Oturmanın imkansız olduğu, zaman zaman değil oturmak, binebilmek için bile uğruna savaş verilen bir araç. Bazen boş olup sizi sevindirse de genelde yaşadığınız şey tutunmanıza gerek kalmadan sıkışmış bir şekilde ayakta durmak zorunda olduğunuzdur. Hele bir de ilk duraktan biniyorsanız hikaye farklılaşır, duygular girer işin içine. ilk durakta o insanlarla beş dakika içinde savaşacağınızı bilirsiniz ve metrobüsün gelmesiyle her şey başlar...
günde ortalama 800 bin insanı taşıdığı söylenen; ancak 2 milyondan aşağı bir rakamı kabul etmediğim toplu taşıma aracı.

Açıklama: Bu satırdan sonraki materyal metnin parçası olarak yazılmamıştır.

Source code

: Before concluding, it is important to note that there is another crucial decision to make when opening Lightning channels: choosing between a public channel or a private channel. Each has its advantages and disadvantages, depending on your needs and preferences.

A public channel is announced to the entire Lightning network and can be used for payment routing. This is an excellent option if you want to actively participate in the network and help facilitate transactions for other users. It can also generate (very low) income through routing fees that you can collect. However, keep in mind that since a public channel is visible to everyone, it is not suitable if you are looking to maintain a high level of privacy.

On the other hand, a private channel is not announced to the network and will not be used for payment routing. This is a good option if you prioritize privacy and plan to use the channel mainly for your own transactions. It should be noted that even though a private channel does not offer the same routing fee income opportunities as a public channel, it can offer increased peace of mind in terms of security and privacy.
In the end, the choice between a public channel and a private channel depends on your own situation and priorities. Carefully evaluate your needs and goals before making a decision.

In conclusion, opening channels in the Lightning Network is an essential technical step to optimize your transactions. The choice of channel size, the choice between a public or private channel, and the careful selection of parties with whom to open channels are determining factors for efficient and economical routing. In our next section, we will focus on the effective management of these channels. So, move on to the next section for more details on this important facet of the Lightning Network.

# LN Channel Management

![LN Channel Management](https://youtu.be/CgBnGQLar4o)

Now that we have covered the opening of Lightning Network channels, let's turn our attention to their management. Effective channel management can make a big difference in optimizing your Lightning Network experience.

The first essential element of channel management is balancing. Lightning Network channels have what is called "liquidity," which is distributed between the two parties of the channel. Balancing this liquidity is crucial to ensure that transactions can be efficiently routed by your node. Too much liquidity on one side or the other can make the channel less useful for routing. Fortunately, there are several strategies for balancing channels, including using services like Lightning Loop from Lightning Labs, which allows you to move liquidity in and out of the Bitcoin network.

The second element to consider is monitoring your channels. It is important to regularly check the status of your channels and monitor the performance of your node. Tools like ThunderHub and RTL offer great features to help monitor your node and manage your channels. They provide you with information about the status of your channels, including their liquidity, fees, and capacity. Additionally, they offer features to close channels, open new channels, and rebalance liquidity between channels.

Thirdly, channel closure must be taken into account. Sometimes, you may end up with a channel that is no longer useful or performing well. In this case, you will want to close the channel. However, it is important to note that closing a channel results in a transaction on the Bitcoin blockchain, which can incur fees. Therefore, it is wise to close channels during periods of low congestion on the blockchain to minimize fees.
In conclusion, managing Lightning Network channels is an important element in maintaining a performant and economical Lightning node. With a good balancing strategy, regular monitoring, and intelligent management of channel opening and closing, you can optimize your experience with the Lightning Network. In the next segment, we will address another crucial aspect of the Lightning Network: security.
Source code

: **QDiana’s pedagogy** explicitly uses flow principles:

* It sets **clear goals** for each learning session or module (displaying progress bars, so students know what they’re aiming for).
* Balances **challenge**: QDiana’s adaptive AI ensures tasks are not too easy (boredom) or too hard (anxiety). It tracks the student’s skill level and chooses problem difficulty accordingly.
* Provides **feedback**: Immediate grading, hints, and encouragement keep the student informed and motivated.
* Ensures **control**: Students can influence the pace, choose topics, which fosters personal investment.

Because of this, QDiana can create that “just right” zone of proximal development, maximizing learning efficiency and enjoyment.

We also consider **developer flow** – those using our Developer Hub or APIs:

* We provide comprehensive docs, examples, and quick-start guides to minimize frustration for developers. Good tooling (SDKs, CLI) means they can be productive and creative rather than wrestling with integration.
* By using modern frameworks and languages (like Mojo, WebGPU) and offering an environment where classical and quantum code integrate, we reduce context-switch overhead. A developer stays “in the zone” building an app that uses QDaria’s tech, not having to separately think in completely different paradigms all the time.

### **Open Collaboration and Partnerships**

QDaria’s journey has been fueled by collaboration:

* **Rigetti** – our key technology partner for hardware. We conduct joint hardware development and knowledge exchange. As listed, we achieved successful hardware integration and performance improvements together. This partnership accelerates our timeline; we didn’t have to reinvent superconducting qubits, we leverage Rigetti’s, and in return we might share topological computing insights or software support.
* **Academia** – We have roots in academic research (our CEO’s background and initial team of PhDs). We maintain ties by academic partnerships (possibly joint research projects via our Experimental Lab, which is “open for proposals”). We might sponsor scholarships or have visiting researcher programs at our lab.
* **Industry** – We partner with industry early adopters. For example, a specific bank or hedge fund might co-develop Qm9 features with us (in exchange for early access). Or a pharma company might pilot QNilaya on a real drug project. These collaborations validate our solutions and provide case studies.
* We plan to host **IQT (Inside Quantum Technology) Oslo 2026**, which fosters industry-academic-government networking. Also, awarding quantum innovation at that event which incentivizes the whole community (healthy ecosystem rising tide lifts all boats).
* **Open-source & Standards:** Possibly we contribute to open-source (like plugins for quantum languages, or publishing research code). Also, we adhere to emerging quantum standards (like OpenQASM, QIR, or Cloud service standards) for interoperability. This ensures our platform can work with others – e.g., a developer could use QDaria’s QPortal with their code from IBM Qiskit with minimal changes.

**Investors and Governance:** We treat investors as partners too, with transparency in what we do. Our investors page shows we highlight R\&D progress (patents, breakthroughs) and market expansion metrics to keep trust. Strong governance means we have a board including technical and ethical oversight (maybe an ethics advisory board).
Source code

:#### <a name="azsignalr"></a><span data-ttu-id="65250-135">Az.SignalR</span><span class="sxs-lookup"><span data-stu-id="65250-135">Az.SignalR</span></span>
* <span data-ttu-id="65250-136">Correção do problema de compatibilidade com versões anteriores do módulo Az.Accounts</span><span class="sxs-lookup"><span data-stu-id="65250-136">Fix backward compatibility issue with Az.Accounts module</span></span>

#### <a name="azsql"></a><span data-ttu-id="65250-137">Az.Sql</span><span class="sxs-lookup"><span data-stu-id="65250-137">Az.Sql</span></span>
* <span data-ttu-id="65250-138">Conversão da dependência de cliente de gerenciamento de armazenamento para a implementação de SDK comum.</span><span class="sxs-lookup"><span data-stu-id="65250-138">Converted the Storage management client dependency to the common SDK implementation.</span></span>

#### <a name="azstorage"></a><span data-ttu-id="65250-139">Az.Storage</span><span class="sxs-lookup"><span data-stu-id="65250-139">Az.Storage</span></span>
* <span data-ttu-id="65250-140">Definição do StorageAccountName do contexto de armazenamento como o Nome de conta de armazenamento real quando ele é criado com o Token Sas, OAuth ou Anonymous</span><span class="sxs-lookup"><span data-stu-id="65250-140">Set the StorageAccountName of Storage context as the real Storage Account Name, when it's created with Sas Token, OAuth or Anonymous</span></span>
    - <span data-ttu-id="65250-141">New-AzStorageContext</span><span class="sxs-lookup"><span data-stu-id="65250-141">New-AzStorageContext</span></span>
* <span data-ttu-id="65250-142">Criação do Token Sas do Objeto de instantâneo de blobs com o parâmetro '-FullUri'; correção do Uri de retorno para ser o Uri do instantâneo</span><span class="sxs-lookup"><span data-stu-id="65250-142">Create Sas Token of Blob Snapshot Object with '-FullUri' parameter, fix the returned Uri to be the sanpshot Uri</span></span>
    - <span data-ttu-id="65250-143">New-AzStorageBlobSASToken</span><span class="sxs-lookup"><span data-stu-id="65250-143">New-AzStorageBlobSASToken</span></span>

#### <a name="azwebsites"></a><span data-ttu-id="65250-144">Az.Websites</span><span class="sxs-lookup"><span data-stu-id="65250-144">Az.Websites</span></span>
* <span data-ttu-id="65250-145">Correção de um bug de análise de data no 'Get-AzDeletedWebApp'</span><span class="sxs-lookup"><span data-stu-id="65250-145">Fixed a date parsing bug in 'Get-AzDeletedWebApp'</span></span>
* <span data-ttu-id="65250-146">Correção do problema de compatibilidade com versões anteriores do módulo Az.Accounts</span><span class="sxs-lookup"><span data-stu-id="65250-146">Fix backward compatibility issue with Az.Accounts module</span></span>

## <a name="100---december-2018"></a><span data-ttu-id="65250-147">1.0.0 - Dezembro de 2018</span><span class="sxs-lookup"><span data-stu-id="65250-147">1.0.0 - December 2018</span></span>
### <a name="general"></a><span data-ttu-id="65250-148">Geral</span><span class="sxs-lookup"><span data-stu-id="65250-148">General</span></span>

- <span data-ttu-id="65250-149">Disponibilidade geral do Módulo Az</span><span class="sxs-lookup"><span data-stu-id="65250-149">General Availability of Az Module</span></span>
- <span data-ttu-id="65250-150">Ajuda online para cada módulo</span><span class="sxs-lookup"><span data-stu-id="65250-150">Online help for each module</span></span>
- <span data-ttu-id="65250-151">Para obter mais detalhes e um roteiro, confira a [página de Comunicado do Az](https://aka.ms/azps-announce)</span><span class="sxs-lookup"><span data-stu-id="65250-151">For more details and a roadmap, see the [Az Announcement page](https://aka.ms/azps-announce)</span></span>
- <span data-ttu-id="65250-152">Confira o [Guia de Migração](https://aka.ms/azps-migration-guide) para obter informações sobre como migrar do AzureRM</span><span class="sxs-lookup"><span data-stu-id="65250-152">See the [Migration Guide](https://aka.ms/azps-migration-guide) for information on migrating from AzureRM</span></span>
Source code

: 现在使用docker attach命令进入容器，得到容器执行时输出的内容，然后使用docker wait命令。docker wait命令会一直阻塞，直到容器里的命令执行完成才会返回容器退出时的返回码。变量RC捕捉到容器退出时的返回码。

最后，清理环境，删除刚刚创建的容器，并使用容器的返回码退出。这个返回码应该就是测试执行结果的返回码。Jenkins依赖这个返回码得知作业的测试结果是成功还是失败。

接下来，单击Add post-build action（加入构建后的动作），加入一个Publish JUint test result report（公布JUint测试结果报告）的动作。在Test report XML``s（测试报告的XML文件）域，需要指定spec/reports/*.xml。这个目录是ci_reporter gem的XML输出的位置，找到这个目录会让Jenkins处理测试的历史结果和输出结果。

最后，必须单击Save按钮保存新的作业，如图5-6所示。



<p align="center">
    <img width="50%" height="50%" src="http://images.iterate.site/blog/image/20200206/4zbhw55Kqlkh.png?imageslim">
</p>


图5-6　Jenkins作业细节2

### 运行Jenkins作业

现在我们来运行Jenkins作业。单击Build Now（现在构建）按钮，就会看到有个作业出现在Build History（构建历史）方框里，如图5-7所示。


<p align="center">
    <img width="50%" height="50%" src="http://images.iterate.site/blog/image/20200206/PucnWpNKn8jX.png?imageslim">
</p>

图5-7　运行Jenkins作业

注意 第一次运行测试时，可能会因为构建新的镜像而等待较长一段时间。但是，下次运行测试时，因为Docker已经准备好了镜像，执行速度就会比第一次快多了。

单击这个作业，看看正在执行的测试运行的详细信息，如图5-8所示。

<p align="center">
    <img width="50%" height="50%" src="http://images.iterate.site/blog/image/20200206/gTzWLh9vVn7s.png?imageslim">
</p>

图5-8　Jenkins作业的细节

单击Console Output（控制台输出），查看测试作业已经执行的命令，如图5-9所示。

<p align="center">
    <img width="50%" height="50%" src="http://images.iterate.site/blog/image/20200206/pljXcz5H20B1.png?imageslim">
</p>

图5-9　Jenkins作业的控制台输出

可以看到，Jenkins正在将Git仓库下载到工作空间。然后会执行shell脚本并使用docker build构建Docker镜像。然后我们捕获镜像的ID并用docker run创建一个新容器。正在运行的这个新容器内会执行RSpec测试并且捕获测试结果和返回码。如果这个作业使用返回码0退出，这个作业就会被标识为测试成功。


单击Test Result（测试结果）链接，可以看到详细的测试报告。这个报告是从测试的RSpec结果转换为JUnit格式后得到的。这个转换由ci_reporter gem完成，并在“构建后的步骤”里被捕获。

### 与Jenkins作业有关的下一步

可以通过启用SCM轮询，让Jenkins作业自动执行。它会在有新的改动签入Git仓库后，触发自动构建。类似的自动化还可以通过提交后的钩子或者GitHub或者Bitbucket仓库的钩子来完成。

o yoğunluk, o izdiham, o savaş... bildiğin her gün savaş oluyor yahu.
hiç unutmam, yüksek lisans dersinde izmirli ingilizce öğretmeni olan bir bayan arkadaş, istanbul'a ilk geldiği zamanlarda metrobüse binemediğini, binse bile oturamadığını sonra zamanla metrobüse binebilmek için nasıl evrildiğini anlatmıştı. "ilk başlarda egeli olmamın da etkisi ile gayet nazik, sevecen, kuşlar, kelebekler, börtü-böcek modundaydım. sonra anladım ki bu şekilde burada hayatta kalamam. bunun üzerine içimdeki canavarı keşfettim. evet, şimdi metrobüse binebiliyor hatta yeterli derecede savaşırsam oturabiliyorum. ve oturduğumda, yüzümde büyük bir savaşı kazanan komutan edası ile bir tebessüm beliriyor." evet, arkadaşın anlattıkları aynen böyleydi.
acun ılıcalı'nın survivor için dominik'e kadar gitmesine gerek yoktur zira metrobüs onun işini bir hayli görecektir. son durakta hayatta kalan kişinin büyük ödülü kazanacağı bir format yaratmak ve yarışacak olan grubu şirinevler - cevizlibağ arasındaki herhangi bir duraktan metrobüse bindirmek reyting patlaması için yeterlidir.
Sik kafalı suriyelilerin iyice istila ettiği araç.
eskiden istanbul'da yaşamak güzel bir şeydi. Ayrıcalıktı. Son 3-5 yılda artık bildiğin eziyete döndü yahu. Bir insanın günde 4 saati yolda geçer mi lan? Böyle bir hayat olabilir mi amk?
Aynı yol arabayla da 4 saat, metrobüsle de. Günde 50 lira mazot vereceğim tutunca araba, tutmayınca bu lanet pis şeyi kullanıyorum. Daha bunun metrosu, tramvayı var. Hele ki beyazıt'tan akşam saati biniyorsanız inene kadar 2 tel saçınız beyazlıyor.
milletçe sevmeden de sevişebildiğimizi gösterdiğimiz nadir mekanlardan (diğeri de 500t) biri. cidden bu metrobüs denen şeylerde din, dil, renk, cinsiyet ayrımı olmaksızın herkes birbirine dayıyor. amk bu kadar rahatlık johnny sins'te yoktur. o bile utanır herhalde hayatında ilk defa gördüğü insanlarla böylesine yakın temasa geçmeye.
milletçe sevmeden de sevişebildiğimizi gösterdiğimiz nadir mekanlardan (diğeri de 500t) biri. cidden bu metrobüs denen şeylerde din, dil, renk, cinsiyet ayrımı olmaksızın herkes birbirine dayıyor. amk bu kadar rahatlık johnny sins'te yoktur. o bile utanır herhalde hayatında ilk defa gördüğü insanlarla böylesine yakın temasa geçmeye.